И озеро-то нашлось недалеко от берега, километрах в пяти, глубокое, островное и мысовое озеро, с кедровым густолесьем по одному берегу и тундряное, беломошное, ягодное - по другому.
В солнцезарный легкий день озеро чудилось таким приветливым, таким дружески распахнутым, будто век ждало оно нас, невиданных и дорогих гостей, и наконец дождалось, одарило такими сигами в пробную старенькую сеть, что азарт добытчика затмил у всей артели разум.
Построили мы плот, разбили табор в виде хиленького шалашика, крытого лапником кедрача, тонким слоем осоки, соорудили нехитрый очаг на рогульках, да и подались па берег - готовиться к озерному лову.
Кто-то или что-то подзадержало нас на берегу Енисея. Нa заветное озеро собралась наша артель из четырех человек - двое взрослых и двое парнишек - лишь в конце июля.
К середине лета вечная мерзлота "отдала", напрел гнус, загустел воздух от мощной сырости и лесной гнили, пять километров, меренных на глазок, показались нам гораздо длиннее, чем в предыдущий поход.
Плотик на озере подмок, осел, его долго подновляли - наращивали сухой слой из жердей, поспешно и худо отесанных - все из-за того же гнуса, который взял нас в плотное грозовое облако. Долго мужики выметывали сети - нитки цеплялись за сучки и заусеницы, сделанные топорами на жердях и бревнах, вернулись к табору раздраженные, выплеснули с досадой чай, нами сваренный, потому что чай уже был не чаем, а супом - столько в него навалилось комара.
Но мы еще не знали, что ждет нас в ночь, в светлую, "белую", как ее поэтично и нежно называют стихотворцы, чаще всего городские, созерцающие природу из окна.
В поздний час взнялось откуда-то столько гнуса, что и сама ночь, и озеро, и далекое, незакатное солнце, и свет белый, и всЕ-всЕ на этом свете сделалось мутно-серого свойства, будто вымыли грязную посуду со стола, выплеснули ополоски, а они отчего-то не вылились на землю, растеклись по тайге и небу блевотной, застойной духотой.
Несмолкаемо, монотонно шумело вокруг густое месиво комара, и часто прошивали его, этот мерный, тихий, но оглушающий шум, звонкими, кровяными нитями опившиеся комары, будто отпускали тетиву лука, и чем далее в ночь, тем чаще звоны тетивы пронзали уши - так у контуженых непрерывно и нудно шумит в голове, но вот непогода, нервное расстройство - и шум в голове начинают перебивать острые звоны.
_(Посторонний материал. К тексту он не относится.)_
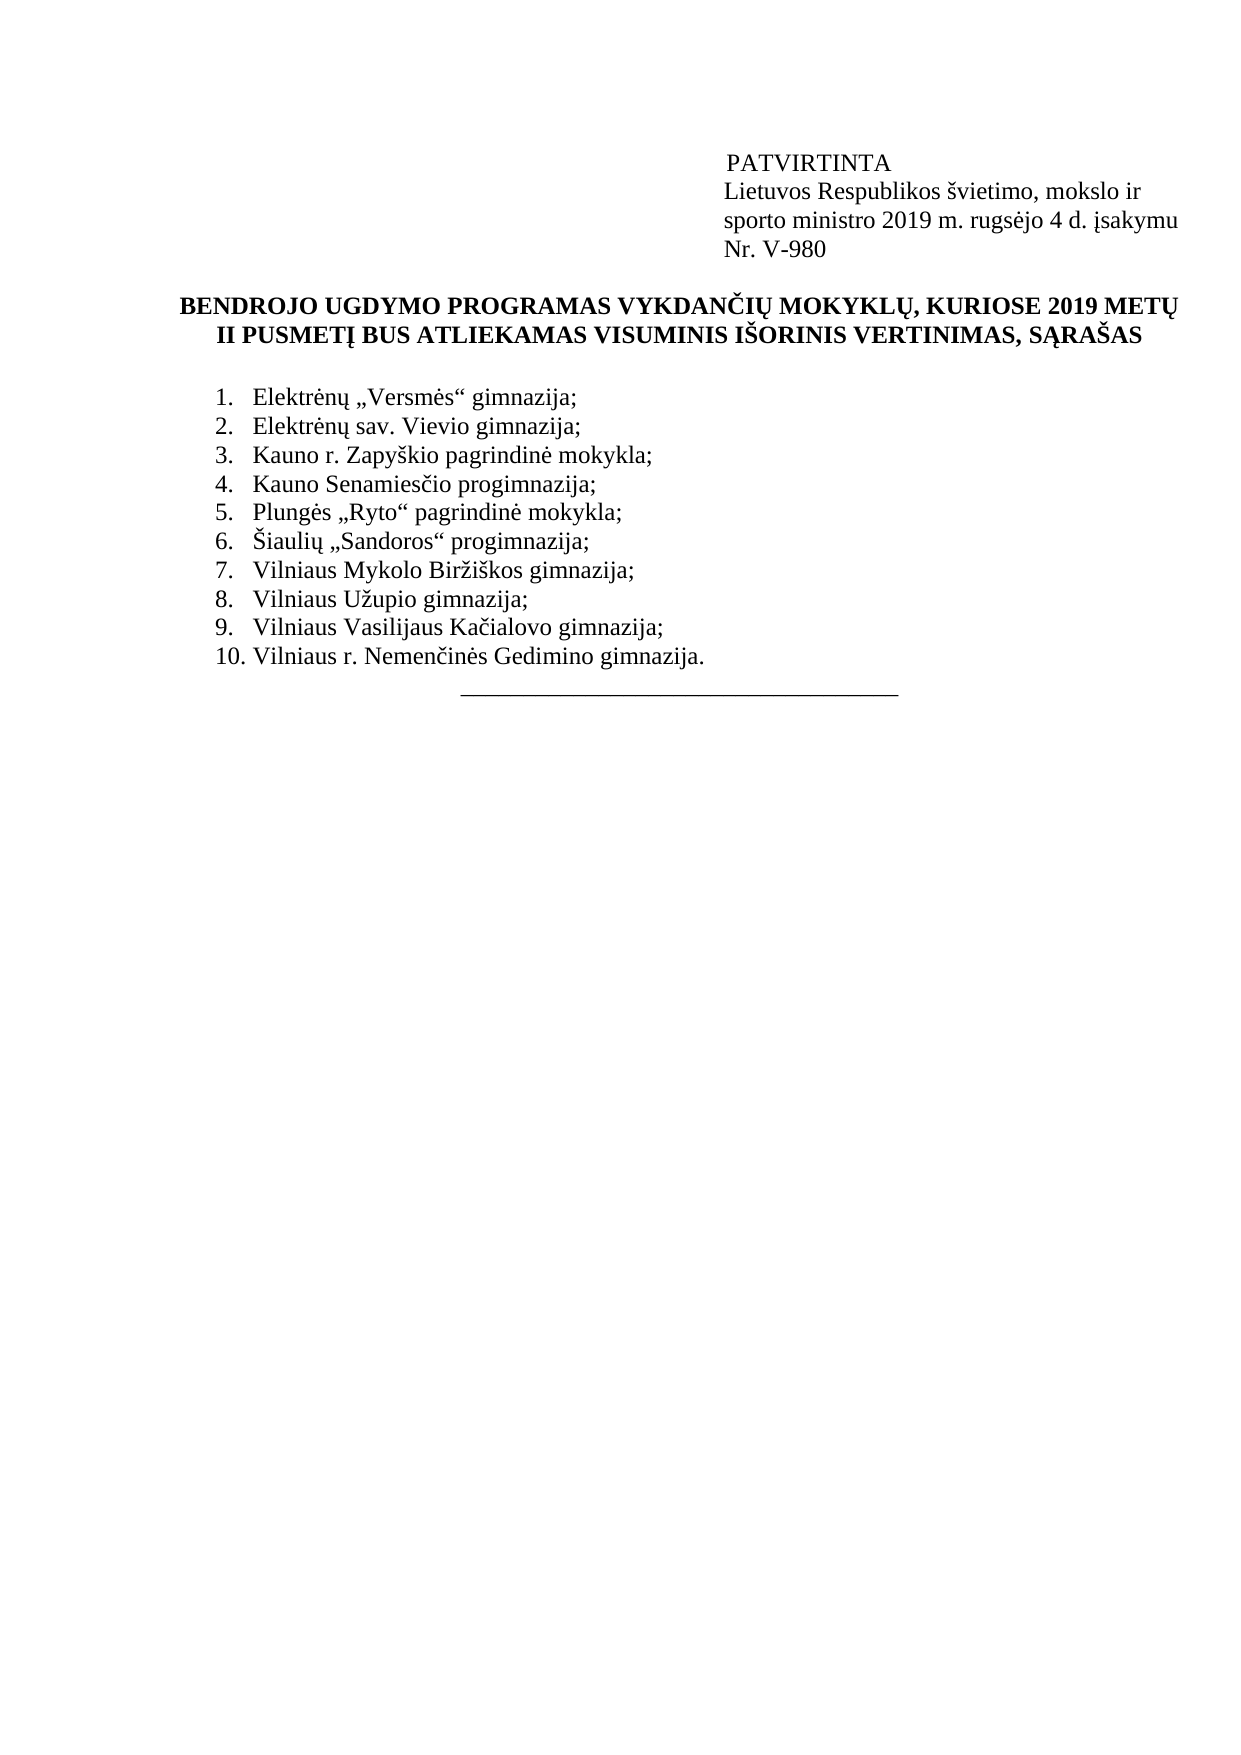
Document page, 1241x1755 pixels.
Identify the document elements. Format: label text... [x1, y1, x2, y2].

text 4. Kauno Senamiesčio progimnazija; [215, 469, 1181, 497]
text 8. Vilniaus Užupio gimnazija; [215, 584, 1181, 612]
text 7. Vilniaus Mykolo Biržiškos gimnazija; [215, 555, 1181, 584]
text PATVIRTINTA [177, 148, 1181, 176]
text Lietuvos Respublikos švietimo, mokslo ir sporto ministro 2019 m. rugsėjo 4 d. įsakymu Nr. V-980 [723, 176, 1181, 263]
text 10. Vilniaus r. Nemenčinės Gedimino gimnazija. [215, 641, 1181, 670]
text 1. Elektrėnų „Versmės“ gimnazija; [215, 382, 1181, 411]
text 9. Vilniaus Vasilijaus Kačialovo gimnazija; [215, 612, 1181, 641]
text 5. Plungės „Ryto“ pagrindinė mokykla; [215, 497, 1181, 526]
text 6. Šiaulių „Sandoros“ progimnazija; [215, 526, 1181, 555]
text bendrojo ugdymo programas vykdančių Mokyklų, kuriose 2019 METų II pusmetį bus atliekamas visuminis IŠORINIS VERTINIMaS, SĄRAŠAS [177, 291, 1181, 349]
text ___________________________________ [177, 670, 1181, 699]
text 2. Elektrėnų sav. Vievio gimnazija; [215, 411, 1181, 440]
text 3. Kauno r. Zapyškio pagrindinė mokykla; [215, 440, 1181, 469]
Сперва редко, как бы из высокой травы, дает трель обыгавший, резвости набирающий кузнечишко. А потом - гуще, гуще, и вот уж вся голова сотрясается звоном. От стрекота кузнечиков у здорового человека на душе делается миротворно, в сон его тянет, а контуженого начинает охватывать возбуждение, томит непокой, тошнота подкатывает...
Сети простояли всего час или два - более выдержать мы не смогли. Выбирали из сетей только сигов, всякую другую рыбу - щук, окуней, сорогу, налимов - вместе с сетями комом кинули на берегу, надеясь, как потом оказалось, напрасно, еще раз побывать на уловистом озере.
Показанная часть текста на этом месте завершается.